Stored data entries
════════
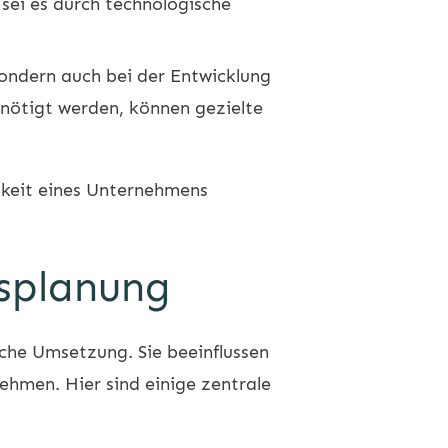
sei es durch technologische
 sondern auch bei der Entwicklung
enötigt werden, können gezielte
gkeit eines Unternehmens
fsplanung
iche Umsetzung. Sie beeinflussen
nehmen. Hier sind einige zentrale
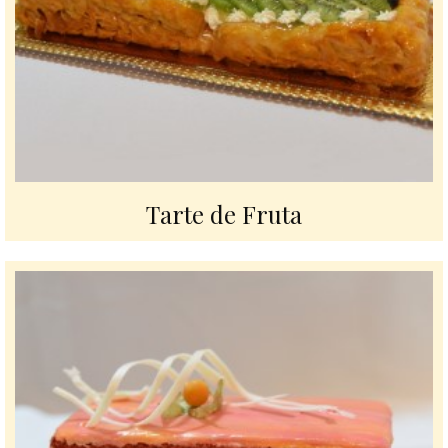
Tarte de Fruta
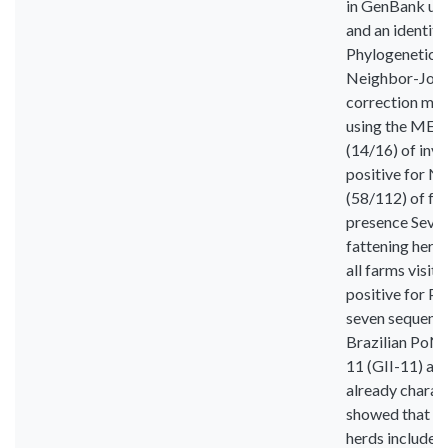
in GenBank usi
and an identit
Phylogenetic t
Neighbor-Joini
correction mode
using the MEGA
(14/16) of inv
positive for N
(58/112) of fec
presence Seven
fattening herds
all farms visit
positive for P
seven sequence
Brazilian PoNo
11 (GII-11) and
already charac
showed that th
herds included 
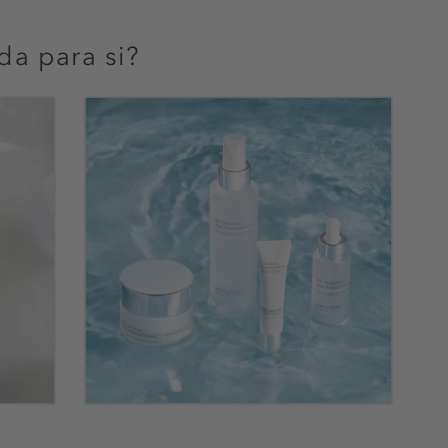
da para si?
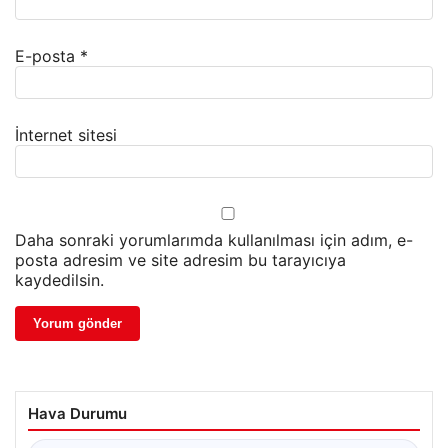
E-posta
*
İnternet sitesi
Daha sonraki yorumlarımda kullanılması için adım, e-
posta adresim ve site adresim bu tarayıcıya
kaydedilsin.
Hava Durumu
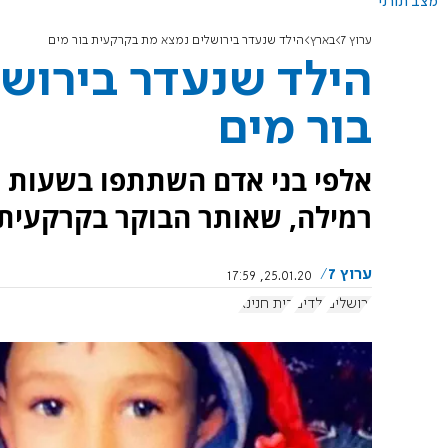
מצב תורני
ערוץ 7
בארץ
הילד שנעדר בירושלים נמצא מת בקרקעית בור מים
הילד שנעדר בירוש
בור מים
אלפי בני אדם השתתפו בשעות הצ
רמילה, שאותר הבוקר בקרקעית 
ערוץ 7
25.01.20, 17:59
ירושלים
ילדים
בית חנינא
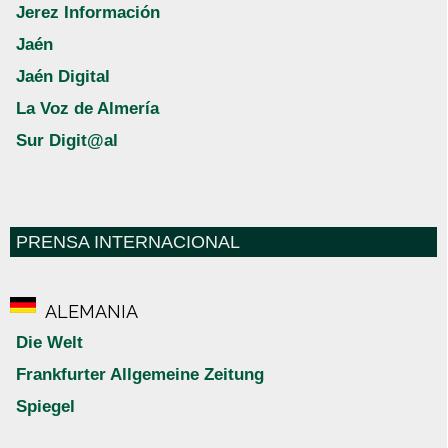
Jerez Información
Jaén
Jaén Digital
La Voz de Almería
Sur Digit@al
PRENSA INTERNACIONAL
ALEMANIA
Die Welt
Frankfurter Allgemeine Zeitung
Spiegel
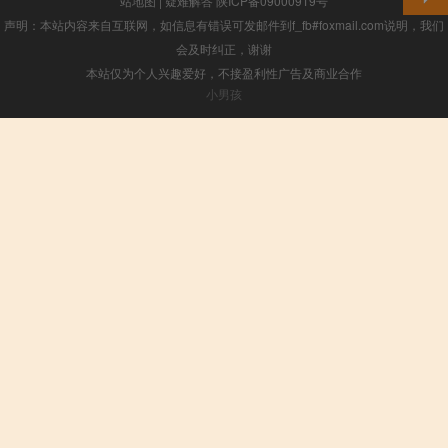
站地图
|
疑难解答
陕ICP备09000919号
声明：本站内容来自互联网，如信息有错误可发邮件到f_fb#foxmail.com说明，我们
会及时纠正，谢谢
本站仅为个人兴趣爱好，不接盈利性广告及商业合作
小男孩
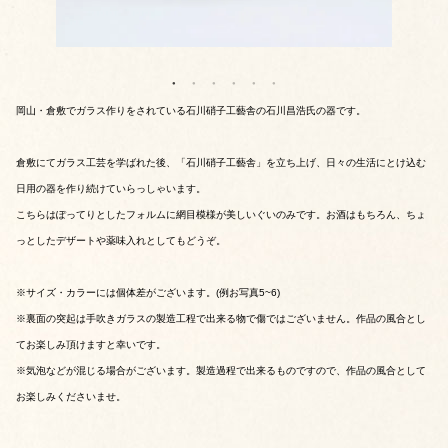
岡山・倉敷でガラス作りをされている石川硝子工藝舎の石川昌浩氏の器です。
倉敷にてガラス工芸を学ばれた後、「石川硝子工藝舎」を立ち上げ、日々の生活にとけ込む
日用の器を作り続けていらっしゃいます。
こちらはぽってりとしたフォルムに網目模様が美しいぐいのみです。お酒はもちろん、ちょ
っとしたデザートや薬味入れとしてもどうぞ。
※サイズ・カラーには個体差がございます。(例お写真5~6)
※裏面の突起は手吹きガラスの製造工程で出来る物で傷ではございません。作品の風合とし
てお楽しみ頂けますと幸いです。
※気泡などが混じる場合がございます。製造過程で出来るものですので、作品の風合として
お楽しみくださいませ。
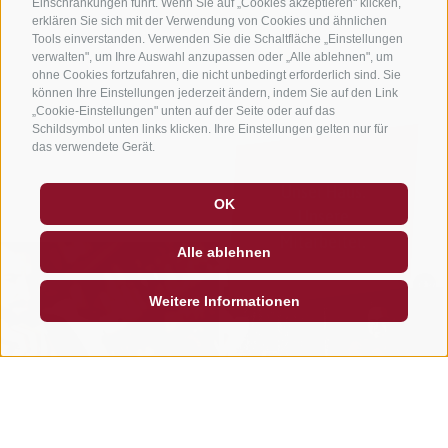
Einschränkungen führt. Wenn Sie auf „Cookies akzeptieren" klicken,
erklären Sie sich mit der Verwendung von Cookies und ähnlichen
Tools einverstanden. Verwenden Sie die Schaltfläche „Einstellungen
verwalten", um Ihre Auswahl anzupassen oder „Alle ablehnen", um
ohne Cookies fortzufahren, die nicht unbedingt erforderlich sind. Sie
können Ihre Einstellungen jederzeit ändern, indem Sie auf den Link
„Cookie-Einstellungen" unten auf der Seite oder auf das
Schildsymbol unten links klicken. Ihre Einstellungen gelten nur für
das verwendete Gerät.
Unser Haus.
OK
Unsere
Mitarbeiter.
Alle ablehnen
Weitere Informationen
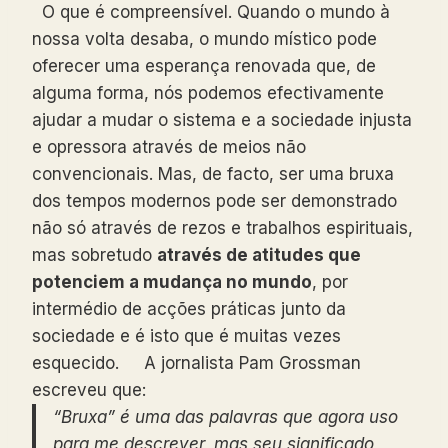
O que é compreensível. Quando o mundo à
nossa volta desaba, o mundo místico pode
oferecer uma esperança renovada que, de
alguma forma, nós podemos efectivamente
ajudar a mudar o sistema e a sociedade injusta
e opressora através de meios não
convencionais. Mas, de facto, ser uma bruxa
dos tempos modernos pode ser demonstrado
não só através de rezos e trabalhos espirituais,
mas sobretudo
através de atitudes que
potenciem a mudança no mundo
, por
intermédio de acções práticas junto da
sociedade e é isto que é muitas vezes
esquecido. A jornalista Pam Grossman
escreveu que:
“Bruxa” é uma das palavras que agora uso
para me descrever, mas seu significado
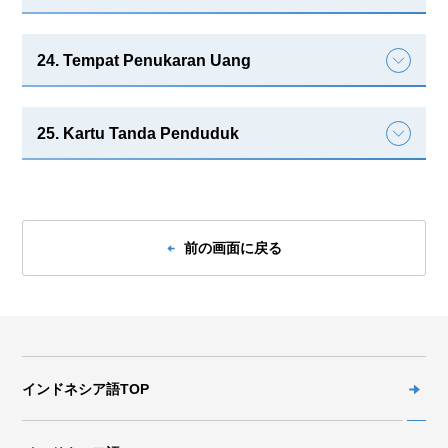
24. Tempat Penukaran Uang
25. Kartu Tanda Penduduk
前の画面に戻る
インドネシア語TOP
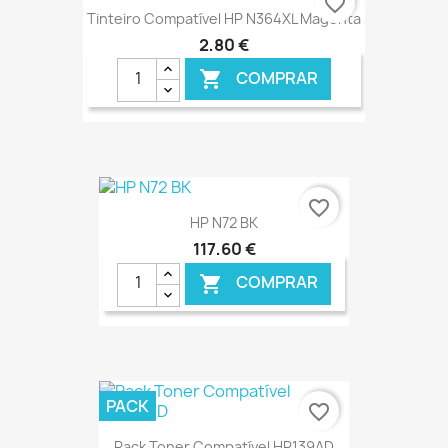
favorite_border
Tinteiro Compatível HP N364XL Magenta
2,80 €
COMPRAR

€ ONLINE
favorite_border
HP N72 BK
117,60 €
COMPRAR

€ ONLINE
PACK
favorite_border
Pack Toner Compatível HP139AD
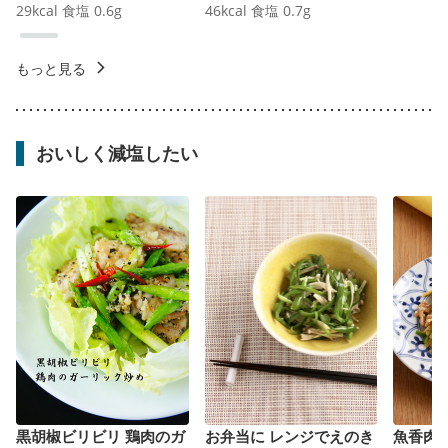
29
kcal
食塩
0.6
g
46
kcal
食塩
0.7
g
もっと見る
おいしく減塩したい
黒胡椒ビリビリ 鶏肉のガ
お弁当に レンジでえのき
魚香肉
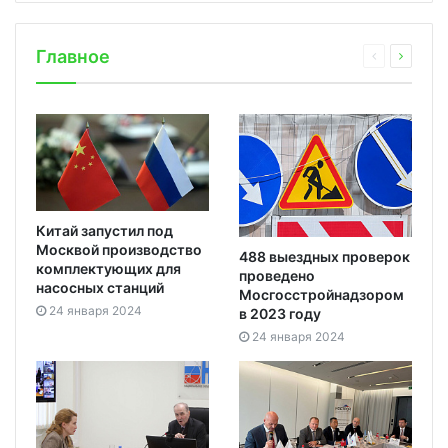
Главное
Китай запустил под
Москвой производство
488 выездных проверок
комплектующих для
проведено
насосных станций
Мосгосстройнадзором
24 января 2024
в 2023 году
24 января 2024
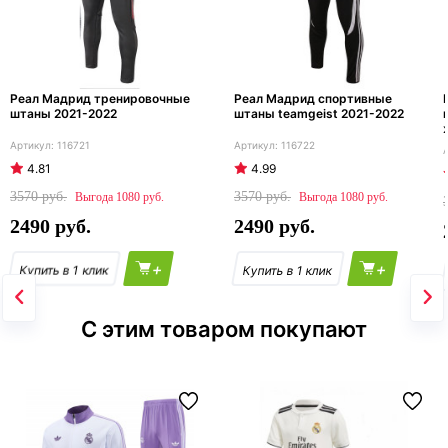
Реал Мадрид тренировочные
Реал Мадрид спортивные
штаны 2021-2022
штаны teamgeist 2021-2022
116721
116722
4.81
4.99
3570
3570
1080
1080
2490
2490
+
+
С этим товаром покупают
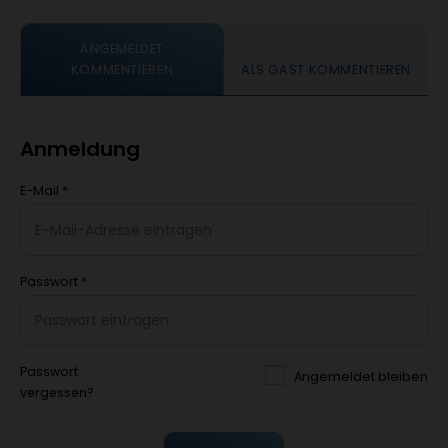
ANGEMELDET
KOMMENTIEREN
ALS GAST KOMMENTIEREN
Anmeldung
E-Mail
*
Passwort
*
Passwort
Angemeldet bleiben
vergessen?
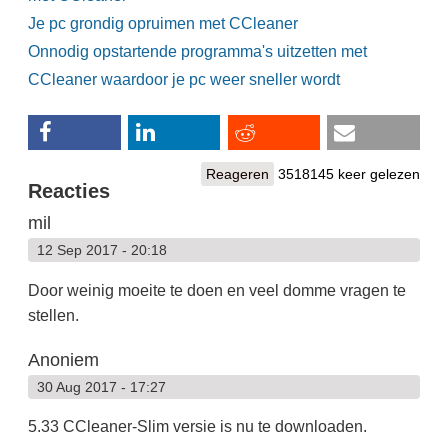
Je pc grondig opruimen met CCleaner
Onnodig opstartende programma's uitzetten met
CCleaner waardoor je pc weer sneller wordt
Reageren
3518145 keer gelezen
Reacties
mil
12 Sep 2017 - 20:18
Door weinig moeite te doen en veel domme vragen te
stellen.
Anoniem
30 Aug 2017 - 17:27
5.33 CCleaner-Slim versie is nu te downloaden.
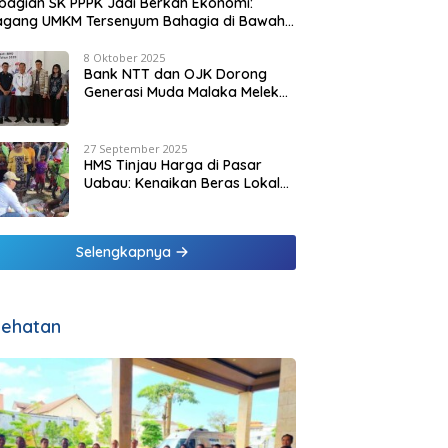
agian SK PPPK Jadi Berkah Ekonomi:
agang UMKM Tersenyum Bahagia di Bawah
it Biru Pesisir Malaka
8 Oktober 2025
Bank NTT dan OJK Dorong
Generasi Muda Malaka Melek
Finansial di Bulan Inklusi
Keuangan 2025
27 September 2025
HMS Tinjau Harga di Pasar
Uabau: Kenaikan Beras Lokal
Dinilai Masih Wajar
Selengkapnya
ehatan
════════
▶ The task: Give every line of the listing as a numbered list, omitting blank lines. Leave the pictures out of your answer.

▶ Exercise output:
1. sei es durch technologische
2.  sondern auch bei der Entwicklung
3. enötigt werden, können gezielte
4. gkeit eines Unternehmens
5. fsplanung
6. iche Umsetzung. Sie beeinflussen
7. nehmen. Hier sind einige zentrale
8. Tarte de Fruta
9. in GenBank usi
10. and an identit
11. Phylogenetic t
12. Neighbor-Joini
13. correction mode
14. using the MEGA
15. (14/16) of inv
16. positive for N
17. (58/112) of fec
18. presence Seven
19. fattening herds
20. all farms visit
21. positive for P
22. seven sequence
23. Brazilian PoNo
24. 11 (GII-11) and
25. already charac
26. showed that th
27. herds included 
28. da para si?
29. E-posta
30. *
31. İnternet sitesi
32. Daha sonraki yorumlarımda kullanılması için adım, e-
33. posta adresim ve site adresim bu tarayıcıya
34. kaydedilsin.
35. Hava Durumu
36. מצב תורני
37. ערוץ 7
38. בארץ
39. הילד שנעדר בירושלים נמצא מת בקרקעית בור מים
40. הילד שנעדר בירוש
41. בור מים
42. אלפי בני אדם השתתפו בשעות הצ
43. רמילה, שאותר הבוקר בקרקעית 
44. ערוץ 7
45. 25.01.20, 17:59
46. ירושלים
47. ילדים
48. בית חנינא
49. Jerez Información
50. Jaén
51. Jaén Digital
52. La Voz de Almería
53. Sur Digit@al
54. PRENSA INTERNACIONAL
55. ALEMANIA
56. Die Welt
57. Frankfurter Allgemeine Zeitung
58. Spiegel
59. 站地图
60. |
61. 疑难解答
62. 陕ICP备09000919号
63. 声明：本站内容来自互联网，如信息有错误可发邮件到f_fb#foxmail.com说明，我们
64. 会及时纠正，谢谢
65. 本站仅为个人兴趣爱好，不接盈利性广告及商业合作
66. 小男孩
67. 岡山・倉敷でガラス作りをされている石川硝子工藝舎の石川昌浩氏の器です。
68. 倉敷にてガラス工芸を学ばれた後、「石川硝子工藝舎」を立ち上げ、日々の生活にとけ込む
69. 日用の器を作り続けていらっしゃいます。
70. こちらはぽってりとしたフォルムに網目模様が美しいぐいのみです。お酒はもちろん、ちょ
71. っとしたデザートや薬味入れとしてもどうぞ。
72. ※サイズ・カラーには個体差がございます。(例お写真5~6)
73. ※裏面の突起は手吹きガラスの製造工程で出来る物で傷ではございません。作品の風合とし
74. てお楽しみ頂けますと幸いです。
75. ※気泡などが混じる場合がございます。製造過程で出来るものですので、作品の風合として
76. お楽しみくださいませ。
77. Einschränkungen führt. Wenn Sie auf „Cookies akzeptieren" klicken,
78. erklären Sie sich mit der Verwendung von Cookies und ähnlichen
79. Tools einverstanden. Verwenden Sie die Schaltfläche „Einstellungen
80. verwalten", um Ihre Auswahl anzupassen oder „Alle ablehnen", um
81. ohne Cookies fortzufahren, die nicht unbedingt erforderlich sind. Sie
82. können Ihre Einstellungen jederzeit ändern, indem Sie auf den Link
83. „Cookie-Einstellungen" unten auf der Seite oder auf das
84. Schildsymbol unten links klicken. Ihre Einstellungen gelten nur für
85. das verwendete Gerät.
86. Unser Haus.
87. OK
88. Unsere
89. Mitarbeiter.
90. Alle ablehnen
91. Weitere Informationen
92. O que é compreensível. Quando o mundo à
93. nossa volta desaba, o mundo místico pode
94. oferecer uma esperança renovada que, de
95. alguma forma, nós podemos efectivamente
96. ajudar a mudar o sistema e a sociedade injusta
97. e opressora através de meios não
98. convencionais. Mas, de facto, ser uma bruxa
99. dos tempos modernos pode ser demonstrado
100. não só através de rezos e trabalhos espirituais,
101. mas sobretudo
102. através de atitudes que
103. potenciem a mudança no mundo
104. , por
105. intermédio de acções práticas junto da
106. sociedade e é isto que é muitas vezes
107. esquecido. A jornalista Pam Grossman
108. escreveu que:
109. “Bruxa” é uma das palavras que agora uso
110. para me descrever, mas seu significado
111. 24. Tempat Penukaran Uang
112. 25. Kartu Tanda Penduduk
113. 前の画面に戻る
114. インドネシア語TOP
115. favorite_border
116. Tinteiro Compatível HP N364XL Magenta
117. 2,80 €
118. COMPRAR
119. 
120. € ONLINE
121. favorite_border
122. HP N72 BK
123. 117,60 €
124. COMPRAR
125. 
126. € ONLINE
127. PACK
128. favorite_border
129. Pack Toner Compatível HP139AD
130. 29
131. kcal
132. 食塩
133. 0.6
134. g
135. 46
136. kcal
137. 食塩
138. 0.7
139. g
140. もっと見る
141. おいしく減塩したい
142. 黒胡椒ビリビリ 鶏肉のガ
143. お弁当に レンジでえのき
144. 魚香肉
145. Главное
146. Китай запустил под
147. Москвой производство
148. 488 выездных проверок
149. комплектующих для
150. проведено
151. насосных станций
152. Мосгосстройнадзором
153. 24 января 2024
154. в 2023 году
155. 24 января 2024
156. Реал Мадрид тренировочные
157. Реал Мадрид спортивные
158. штаны 2021-2022
159. штаны teamgeist 2021-2022
160. 116721
161. 116722
162. 4.81
163. 4.99
164. 3570
165. 3570
166. 1080
167. 1080
168. 2490
169. 2490
170. +
171. +
172. С этим товаром покупают
173. ANGEMELDET
174. KOMMENTIEREN
175. ALS GAST KOMMENTIEREN
176. Anmeldung
177. E-Mail
178. *
179. Passwort
180. *
181. Passwort
182. Angemeldet bleiben
183. vergessen?
184. Je pc grondig opruimen met CCleaner
185. Onnodig opstartende programma's uitzetten met
186. CCleaner waardoor je pc weer sneller wordt
187. Reageren
188. 3518145 keer gelezen
189. Reacties
190. mil
191. 12 Sep 2017 - 20:18
192. Door weinig moeite te doen en veel domme vragen te
193. stellen.
194. Anoniem
195. 30 Aug 2017 - 17:27
196. 5.33 CCleaner-Slim versie is nu te downloaden.
197. agian SK PPPK Jadi Berkah Ekonomi:
198. agang UMKM Tersenyum Bahagia di Bawah
199. it Biru Pesisir Malaka
200. 8 Oktober 2025
201. Bank NTT dan OJK Dorong
202. Generasi Muda Malaka Melek
203. Finansial di Bulan Inklusi
204. Keuangan 2025
205. 27 September 2025
206. HMS Tinjau Harga di Pasar
207. Uabau: Kenaikan Beras Lokal
208. Dinilai Masih Wajar
209. Selengkapnya
210. ehatan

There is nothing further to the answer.